# Thoughts on Midnite...



## llombardo (Dec 11, 2011)

I was able to take some pictures today and I was wondering how you guys think he looks. Please excuse the leash in the pictures, I was by myself and he can't be without a leash.


http://www.germanshepherds.com/forum/images/attach/jpg.gif
http://www.germanshepherds.com/forum/images/attach/jpg.gif
http://www.germanshepherds.com/forum/images/attach/jpg.gif


----------



## PupperLove (Apr 10, 2010)

He is beautiful! I love the dark colored dogs. Any idea how tall he is? He looks like he has bigger bones.


----------



## llombardo (Dec 11, 2011)

PupperLove said:


> He is beautiful! I love the dark colored dogs. Any idea how tall he is? He looks like he has bigger bones.


He is slightly over 25 inches and weighs about 76 pounds. He weighed 64 pounds when I got him. His paws are huge. He is definitely more on the stocky side.


----------



## pyratemom (Jan 10, 2011)

He looks like he will be about Raina's size. How old is he? He is beautiful.

* Data to examine
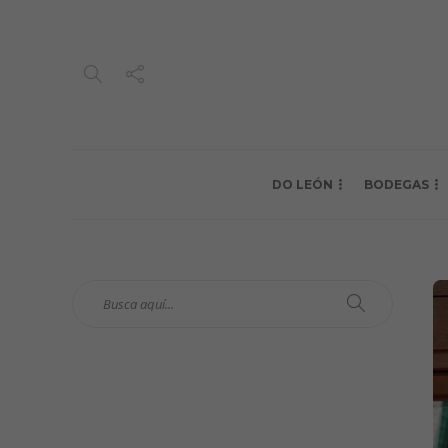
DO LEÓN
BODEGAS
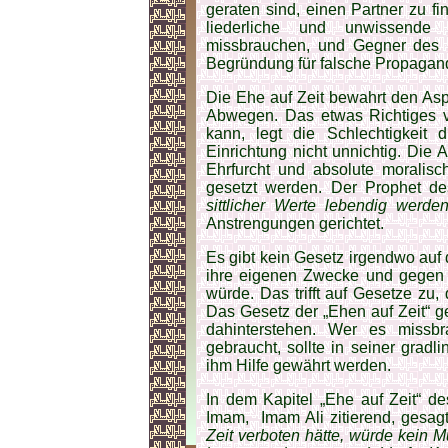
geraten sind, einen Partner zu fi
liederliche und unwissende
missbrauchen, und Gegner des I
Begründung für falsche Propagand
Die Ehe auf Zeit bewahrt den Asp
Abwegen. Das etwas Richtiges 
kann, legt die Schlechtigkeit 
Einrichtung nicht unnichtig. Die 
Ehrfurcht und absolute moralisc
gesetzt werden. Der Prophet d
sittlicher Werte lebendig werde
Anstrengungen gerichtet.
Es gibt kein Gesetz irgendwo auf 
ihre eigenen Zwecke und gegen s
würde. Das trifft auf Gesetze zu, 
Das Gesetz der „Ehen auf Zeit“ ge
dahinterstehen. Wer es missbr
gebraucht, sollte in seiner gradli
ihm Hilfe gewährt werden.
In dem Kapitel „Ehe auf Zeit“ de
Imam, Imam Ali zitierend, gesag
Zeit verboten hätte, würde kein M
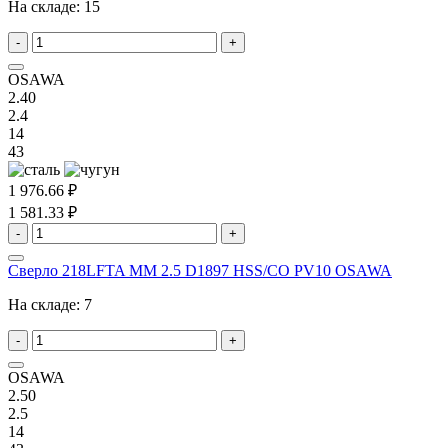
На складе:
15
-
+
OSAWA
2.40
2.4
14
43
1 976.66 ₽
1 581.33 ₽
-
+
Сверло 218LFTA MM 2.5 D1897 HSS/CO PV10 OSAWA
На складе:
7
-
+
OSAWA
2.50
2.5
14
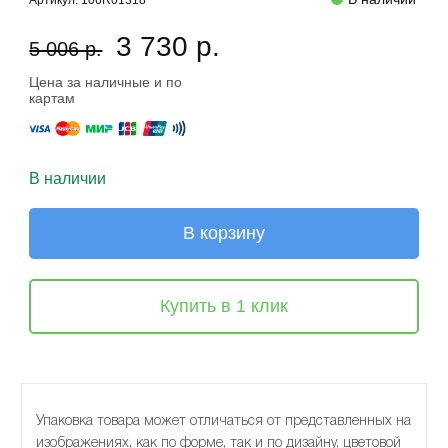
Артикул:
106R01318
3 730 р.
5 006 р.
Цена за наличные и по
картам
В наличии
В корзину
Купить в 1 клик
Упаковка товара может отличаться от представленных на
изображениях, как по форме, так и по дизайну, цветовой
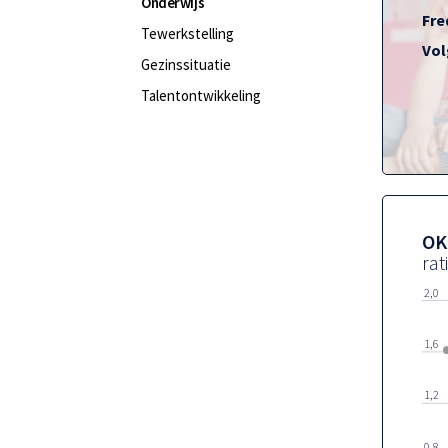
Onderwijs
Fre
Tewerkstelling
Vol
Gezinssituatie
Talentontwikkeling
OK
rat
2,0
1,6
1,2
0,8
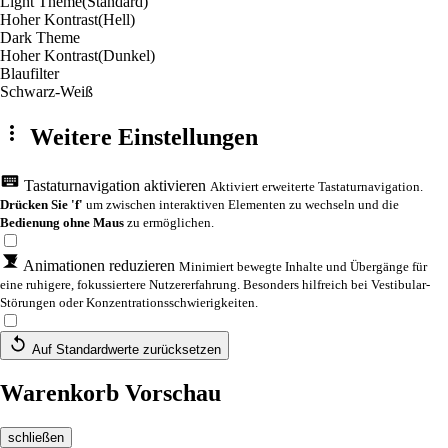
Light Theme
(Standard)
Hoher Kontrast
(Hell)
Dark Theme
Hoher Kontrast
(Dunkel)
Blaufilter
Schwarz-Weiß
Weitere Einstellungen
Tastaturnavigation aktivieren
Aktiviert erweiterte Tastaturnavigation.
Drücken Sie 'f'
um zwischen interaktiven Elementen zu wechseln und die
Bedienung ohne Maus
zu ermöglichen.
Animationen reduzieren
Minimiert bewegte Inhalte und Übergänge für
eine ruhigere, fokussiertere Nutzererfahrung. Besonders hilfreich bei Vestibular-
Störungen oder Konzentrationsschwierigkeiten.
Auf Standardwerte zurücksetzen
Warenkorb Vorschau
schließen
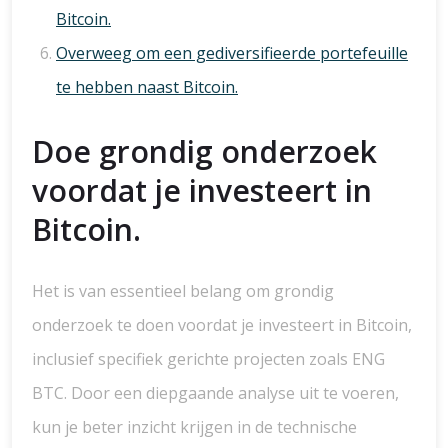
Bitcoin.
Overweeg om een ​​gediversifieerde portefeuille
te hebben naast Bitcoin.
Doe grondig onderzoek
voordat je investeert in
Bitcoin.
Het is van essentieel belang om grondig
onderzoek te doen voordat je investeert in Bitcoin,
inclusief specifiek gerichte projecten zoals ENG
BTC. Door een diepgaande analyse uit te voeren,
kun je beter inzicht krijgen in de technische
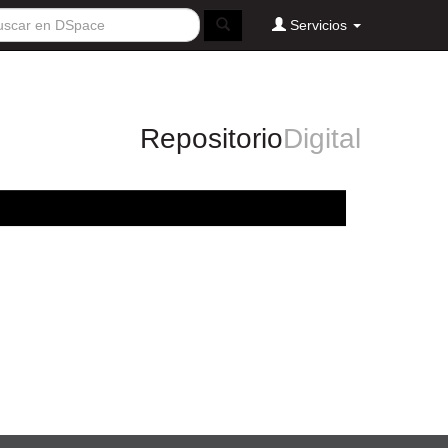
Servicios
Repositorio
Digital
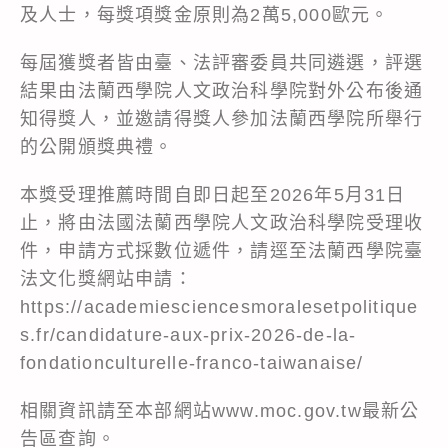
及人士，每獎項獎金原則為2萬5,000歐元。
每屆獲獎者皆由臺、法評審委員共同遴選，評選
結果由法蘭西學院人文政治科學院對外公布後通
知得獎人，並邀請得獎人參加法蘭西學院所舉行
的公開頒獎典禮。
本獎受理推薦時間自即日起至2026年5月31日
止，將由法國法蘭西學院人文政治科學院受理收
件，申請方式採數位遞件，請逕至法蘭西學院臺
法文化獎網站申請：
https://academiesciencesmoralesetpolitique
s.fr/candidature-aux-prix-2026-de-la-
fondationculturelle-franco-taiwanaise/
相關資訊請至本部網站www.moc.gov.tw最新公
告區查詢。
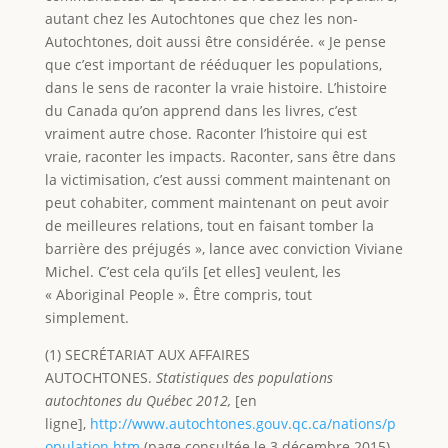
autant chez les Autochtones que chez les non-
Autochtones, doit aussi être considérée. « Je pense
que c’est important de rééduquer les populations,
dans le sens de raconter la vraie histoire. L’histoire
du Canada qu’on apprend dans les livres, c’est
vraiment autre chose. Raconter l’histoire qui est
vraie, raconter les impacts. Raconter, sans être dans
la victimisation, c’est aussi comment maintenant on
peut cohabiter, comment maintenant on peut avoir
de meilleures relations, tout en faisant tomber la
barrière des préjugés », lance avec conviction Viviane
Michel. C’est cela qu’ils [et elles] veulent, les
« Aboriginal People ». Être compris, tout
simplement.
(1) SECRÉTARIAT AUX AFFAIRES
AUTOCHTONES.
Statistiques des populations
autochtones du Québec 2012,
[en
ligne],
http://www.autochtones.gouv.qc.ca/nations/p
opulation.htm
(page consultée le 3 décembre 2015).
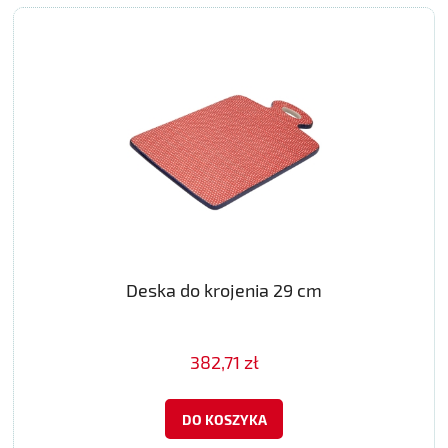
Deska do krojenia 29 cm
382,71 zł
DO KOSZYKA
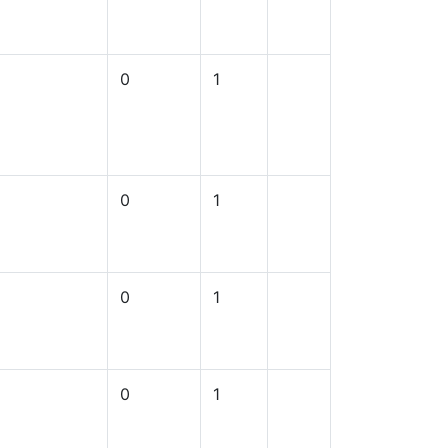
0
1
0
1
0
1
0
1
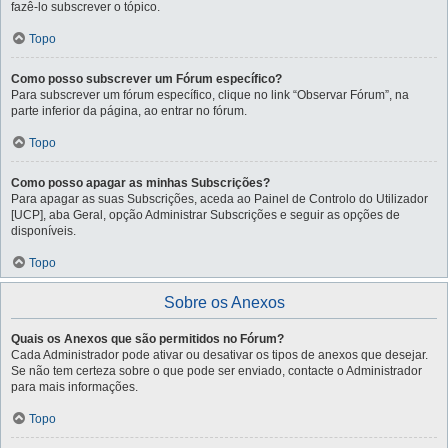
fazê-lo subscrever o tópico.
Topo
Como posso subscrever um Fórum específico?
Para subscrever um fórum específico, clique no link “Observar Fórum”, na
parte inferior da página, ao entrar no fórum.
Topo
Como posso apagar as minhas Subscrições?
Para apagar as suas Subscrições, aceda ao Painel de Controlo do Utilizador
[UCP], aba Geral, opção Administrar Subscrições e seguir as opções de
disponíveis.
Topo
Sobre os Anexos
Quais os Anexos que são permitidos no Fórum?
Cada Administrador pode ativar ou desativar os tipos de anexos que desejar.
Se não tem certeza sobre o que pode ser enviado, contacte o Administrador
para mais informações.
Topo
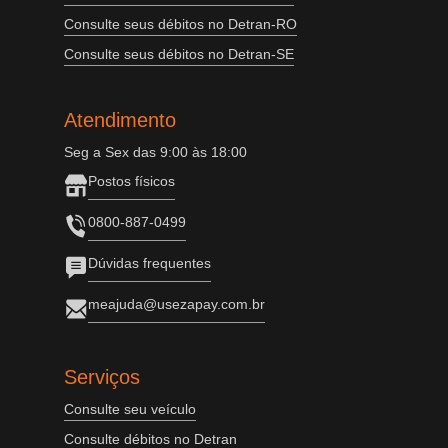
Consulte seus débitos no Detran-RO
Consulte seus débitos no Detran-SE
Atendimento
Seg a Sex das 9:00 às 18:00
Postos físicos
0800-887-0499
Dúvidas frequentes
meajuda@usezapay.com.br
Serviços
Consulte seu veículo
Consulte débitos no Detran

* Complete the following
- a) In the forum thread about Midnite, how much did he weigh when llombardo got him?
- b) Quote the forum thread about Midnite, beginning at the words "He is slightly" and stopping after "the stocky side.".
The records come from a different source than the forum thread.

* Answers provided
- a) 64 pounds.

- b)
He is slightly over 25 inches and weighs about 76 pounds. He weighed 64 pounds when I got him. His paws are huge. He is definitely more on the stocky side.